Set problem
Which lines in the entries contain the string "times"? Copy each of those lines in full, treating uppercase and lowercase as different.

start Input for this task

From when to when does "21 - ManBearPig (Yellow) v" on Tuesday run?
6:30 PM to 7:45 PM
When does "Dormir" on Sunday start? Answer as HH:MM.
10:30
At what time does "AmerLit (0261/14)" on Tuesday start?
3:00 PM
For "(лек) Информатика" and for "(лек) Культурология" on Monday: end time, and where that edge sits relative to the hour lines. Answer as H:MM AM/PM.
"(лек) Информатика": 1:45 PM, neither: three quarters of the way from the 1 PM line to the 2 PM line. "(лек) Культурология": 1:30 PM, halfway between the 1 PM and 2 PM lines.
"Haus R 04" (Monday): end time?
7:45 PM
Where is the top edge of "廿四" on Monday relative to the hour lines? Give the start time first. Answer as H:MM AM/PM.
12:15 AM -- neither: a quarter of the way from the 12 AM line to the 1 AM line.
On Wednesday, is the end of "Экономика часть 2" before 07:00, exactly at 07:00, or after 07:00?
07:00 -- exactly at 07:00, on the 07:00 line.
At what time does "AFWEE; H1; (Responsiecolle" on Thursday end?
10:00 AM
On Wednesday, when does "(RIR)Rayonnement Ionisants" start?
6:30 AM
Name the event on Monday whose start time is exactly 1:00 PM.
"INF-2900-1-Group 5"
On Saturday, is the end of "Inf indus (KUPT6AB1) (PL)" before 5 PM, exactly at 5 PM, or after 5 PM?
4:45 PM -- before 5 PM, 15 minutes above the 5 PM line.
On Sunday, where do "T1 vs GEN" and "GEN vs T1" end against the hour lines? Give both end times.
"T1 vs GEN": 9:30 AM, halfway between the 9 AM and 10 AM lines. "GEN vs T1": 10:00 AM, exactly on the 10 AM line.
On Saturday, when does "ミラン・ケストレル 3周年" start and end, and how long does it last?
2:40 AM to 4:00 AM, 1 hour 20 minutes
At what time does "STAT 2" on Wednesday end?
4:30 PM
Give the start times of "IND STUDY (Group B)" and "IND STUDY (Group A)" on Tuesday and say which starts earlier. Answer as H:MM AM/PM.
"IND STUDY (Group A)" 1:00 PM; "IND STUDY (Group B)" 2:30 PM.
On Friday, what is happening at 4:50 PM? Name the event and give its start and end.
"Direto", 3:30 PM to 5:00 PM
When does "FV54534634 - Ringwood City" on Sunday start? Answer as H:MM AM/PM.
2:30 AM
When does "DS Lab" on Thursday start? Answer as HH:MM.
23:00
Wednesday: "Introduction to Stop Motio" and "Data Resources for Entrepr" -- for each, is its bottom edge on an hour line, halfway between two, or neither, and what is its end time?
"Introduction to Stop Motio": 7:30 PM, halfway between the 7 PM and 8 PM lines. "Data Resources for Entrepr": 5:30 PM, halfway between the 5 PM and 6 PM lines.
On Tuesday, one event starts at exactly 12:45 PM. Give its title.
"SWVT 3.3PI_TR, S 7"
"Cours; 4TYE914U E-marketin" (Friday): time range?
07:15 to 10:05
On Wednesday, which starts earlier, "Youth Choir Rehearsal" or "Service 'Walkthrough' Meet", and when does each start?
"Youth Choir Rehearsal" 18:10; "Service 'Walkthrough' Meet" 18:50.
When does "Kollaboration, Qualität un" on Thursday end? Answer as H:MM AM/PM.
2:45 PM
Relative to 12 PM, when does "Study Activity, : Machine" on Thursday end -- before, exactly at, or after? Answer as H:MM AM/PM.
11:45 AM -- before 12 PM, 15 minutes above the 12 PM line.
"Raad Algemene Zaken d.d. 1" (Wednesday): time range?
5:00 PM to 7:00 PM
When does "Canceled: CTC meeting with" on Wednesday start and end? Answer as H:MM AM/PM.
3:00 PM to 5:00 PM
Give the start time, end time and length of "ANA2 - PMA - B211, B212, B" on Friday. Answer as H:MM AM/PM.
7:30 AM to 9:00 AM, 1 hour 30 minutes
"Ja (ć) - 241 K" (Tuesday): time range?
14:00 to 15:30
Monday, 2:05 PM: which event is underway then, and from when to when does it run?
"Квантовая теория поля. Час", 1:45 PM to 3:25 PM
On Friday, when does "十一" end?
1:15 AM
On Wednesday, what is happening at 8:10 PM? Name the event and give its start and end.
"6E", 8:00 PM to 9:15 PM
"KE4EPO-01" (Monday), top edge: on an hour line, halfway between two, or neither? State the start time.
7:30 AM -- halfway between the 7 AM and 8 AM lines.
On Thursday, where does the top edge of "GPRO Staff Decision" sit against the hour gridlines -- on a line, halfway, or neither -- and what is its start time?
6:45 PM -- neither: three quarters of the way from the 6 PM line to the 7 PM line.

end Input for this task

Final answer
On Sunday, where do "T1 vs GEN" and "GEN vs T1" end against the hour lines? Give both end times.
Give the start times of "IND STUDY (Group B)" and "IND STUDY (Group A)" on Tuesday and say which starts earlier. Answer as H:MM AM/PM.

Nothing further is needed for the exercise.